As of Saturday, your odds get worse. They’ll be 1 in 302 million.

The competing Powerball isn’t much better. The odds are 1 in 292,201,338.

Let’s put those odds in perspective. NBC4 published these numbers with your Notebook’s television story on Monday:

The chance of being hit by lightning? One in 10,000.

The chance of hitting a hole-in-one in golf? One in 12,500.

The chance of being hit by a meteorite? One in 1.6 million.

And the chance of being attacked by a shark?

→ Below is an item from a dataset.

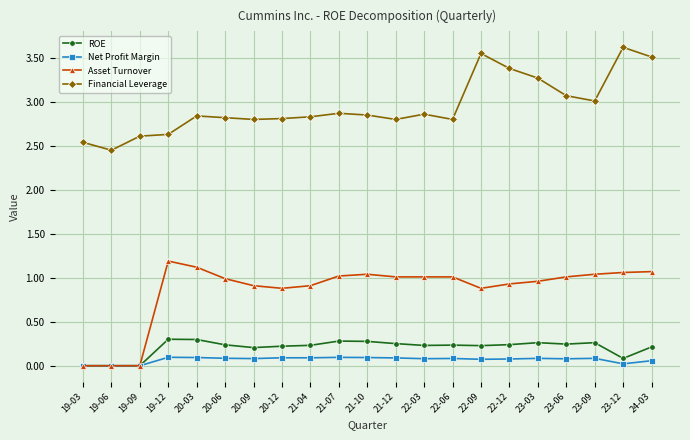

The value of Asset Turnover at 23-09 is 1.0. True or false?

True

One in 11.5 million.

So to recap, your chance of winning the Mega Millions jackpot is minuscule at best, a fraction from impossible.

We asked the DC Lottery about the woeful odds and what it tells potential players.

“I think you need to be cautious,” said interim executive director Tracey Cohen. “You don’t bet the farm when you play these games.”

Critics of lotteries and gambling in general say flashy advertising psychologically overwhelms rational thoughts. At the Tenley Mini Market on Wisconsin Avenue NW, we ran into a lottery player. She had won $57,000 in one game a dozen years ago. She only plays a few dollars a week now, believing she might win.

The chances of winning are 300 million to 1, we told her.

“I can be the one,” she said smilingly as she turned to pay the cashier.

Tom Sherwood, a Southwest resident, is a political reporter for News 4.